* **Transcribed page contents**:

--- START ---

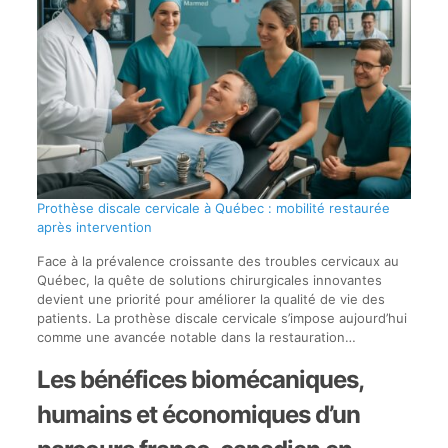
Prothèse discale cervicale à Québec : mobilité restaurée
après intervention
Face à la prévalence croissante des troubles cervicaux au
Québec, la quête de solutions chirurgicales innovantes
devient une priorité pour améliorer la qualité de vie des
patients. La prothèse discale cervicale s’impose aujourd’hui
comme une avancée notable dans la restauration…
Les bénéfices biomécaniques,
humains et économiques d’un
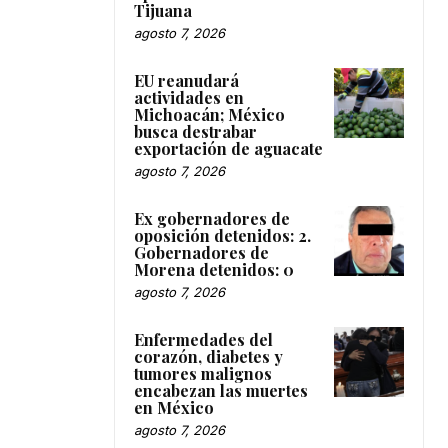
Tijuana
agosto 7, 2026
EU reanudará
actividades en
Michoacán; México
busca destrabar
exportación de aguacate
agosto 7, 2026
Ex gobernadores de
oposición detenidos: 2.
Gobernadores de
Morena detenidos: 0
agosto 7, 2026
Enfermedades del
corazón, diabetes y
tumores malignos
encabezan las muertes
en México
agosto 7, 2026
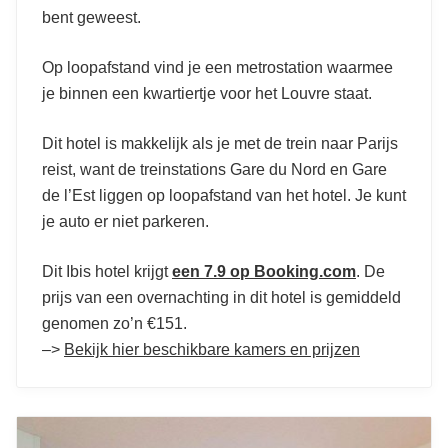
bent geweest.
Op loopafstand vind je een metrostation waarmee
je binnen een kwartiertje voor het Louvre staat.
Dit hotel is makkelijk als je met de trein naar Parijs
reist, want de treinstations Gare du Nord en Gare
de l’Est liggen op loopafstand van het hotel. Je kunt
je auto er niet parkeren.
Dit Ibis hotel krijgt
een 7.9 op Booking.com
. De
prijs van een overnachting in dit hotel is gemiddeld
genomen zo’n €151.
–>
Bekijk hier beschikbare kamers en prijzen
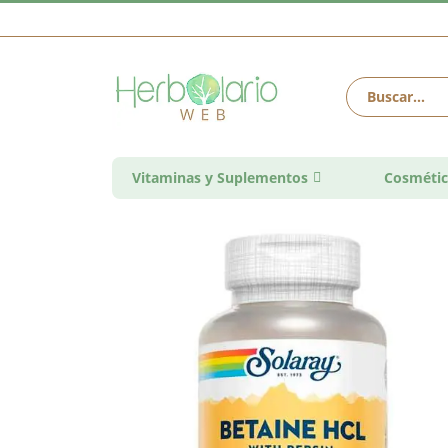
Vitaminas y Suplementos
Cosmétic
Saltar
al
final
de
la
galería
de
imágenes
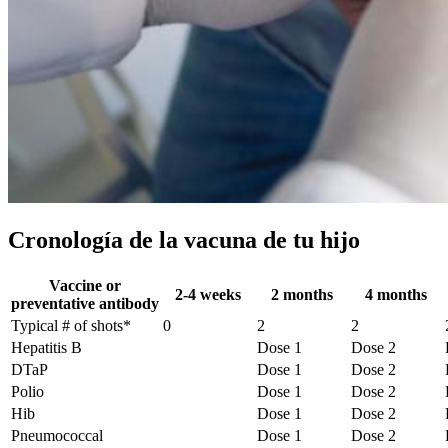
Cronología de la vacuna de tu hijo
Vaccine or
2-4 weeks
2 months
4 months
preventative antibody
Typical # of shots*
0
2
2
Hepatitis B
Dose 1
Dose 2
DTaP
Dose 1
Dose 2
Polio
Dose 1
Dose 2
Hib
Dose 1
Dose 2
Pneumococcal
Dose 1
Dose 2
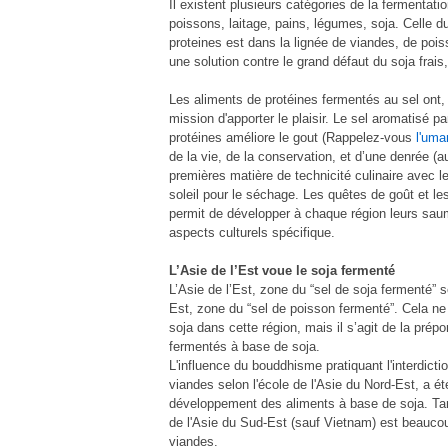
Il existent plusieurs catégories de la fermentati
poissons, laitage, pains, légumes, soja. Celle d
proteines est dans la lignée de viandes, de poiss
une solution contre le grand défaut du soja frais, 
Les aliments de protéines fermentés au sel ont, ou
mission d'apporter le plaisir. Le sel aromatisé p
protéines améliore le gout (Rappelez-vous
l'uma
de la vie, de la conservation, et d’une denrée (a
premières matière de technicité culinaire avec le
soleil pour le séchage. Les quêtes de goût et l
permit de développer à chaque région leurs sau
aspects culturels spécifique.
L’Asie de l’Est voue le soja fermenté
L’Asie de l’Est, zone du “sel de soja fermenté” s
Est, zone du “sel de poisson fermenté”. Cela ne
soja dans cette région, mais il s’agit de la prép
fermentés à base de soja.
L'influence du bouddhisme pratiquant l'interdic
viandes selon l'école de l'Asie du Nord-Est, a ét
développement des aliments à base de soja. Tan
de l'Asie du Sud-Est (sauf Vietnam) est beaucou
viandes.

--- END ---

* **What you will do**: Can the entries above be repeated exactly, without their pictures?

* **Answer for the task**:
Prothèse discale cervicale à Québec : mobilité restaurée
après intervention
Face à la prévalence croissante des troubles cervicaux au
Québec, la quête de solutions chirurgicales innovantes
devient une priorité pour améliorer la qualité de vie des
patients. La prothèse discale cervicale s’impose aujourd’hui
comme une avancée notable dans la restauration…
Les bénéfices biomécaniques,
humains et économiques d’un
Tijuana
agosto 7, 2026
EU reanudará
actividades en
Michoacán; México
busca destrabar
exportación de aguacate
agosto 7, 2026
Ex gobernadores de
oposición detenidos: 2.
Gobernadores de
Morena detenidos: 0
agosto 7, 2026
Enfermedades del
corazón, diabetes y
tumores malignos
encabezan las muertes
en México
agosto 7, 2026
bent geweest.
Op loopafstand vind je een metrostation waarmee
je binnen een kwartiertje voor het Louvre staat.
Dit hotel is makkelijk als je met de trein naar Parijs
reist, want de treinstations Gare du Nord en Gare
de l’Est liggen op loopafstand van het hotel. Je kunt
je auto er niet parkeren.
Dit Ibis hotel krijgt
een 7.9 op Booking.com
. De
prijs van een overnachting in dit hotel is gemiddeld
genomen zo’n €151.
–>
Bekijk hier beschikbare kamers en prijzen
Vitaminas y Suplementos
Cosmétic
Saltar
al
final
de
la
galería
de
imágenes
Cronología de la vacuna de tu hijo
Vaccine or
2-4 weeks
2 months
4 months
preventative antibody
Typical # of shots*
0
2
2
Hepatitis B
Dose 1
Dose 2
DTaP
Dose 1
Dose 2
Polio
Dose 1
Dose 2
Hib
Dose 1
Dose 2
Pneumococcal
Dose 1
Dose 2
Il existent plusieurs catégories de la fermentati
poissons, laitage, pains, légumes, soja. Celle d
proteines est dans la lignée de viandes, de poiss
une solution contre le grand défaut du soja frais, 
Les aliments de protéines fermentés au sel ont, ou
mission d'apporter le plaisir. Le sel aromatisé p
protéines améliore le gout (Rappelez-vous
l'uma
de la vie, de la conservation, et d’une denrée (a
premières matière de technicité culinaire avec le
soleil pour le séchage. Les quêtes de goût et l
permit de développer à chaque région leurs sau
aspects culturels spécifique.
L’Asie de l’Est voue le soja fermenté
L’Asie de l’Est, zone du “sel de soja fermenté” s
Est, zone du “sel de poisson fermenté”. Cela ne
soja dans cette région, mais il s’agit de la prép
fermentés à base de soja.
L'influence du bouddhisme pratiquant l'interdic
viandes selon l'école de l'Asie du Nord-Est, a ét
développement des aliments à base de soja. Tan
de l'Asie du Sud-Est (sauf Vietnam) est beaucou
viandes.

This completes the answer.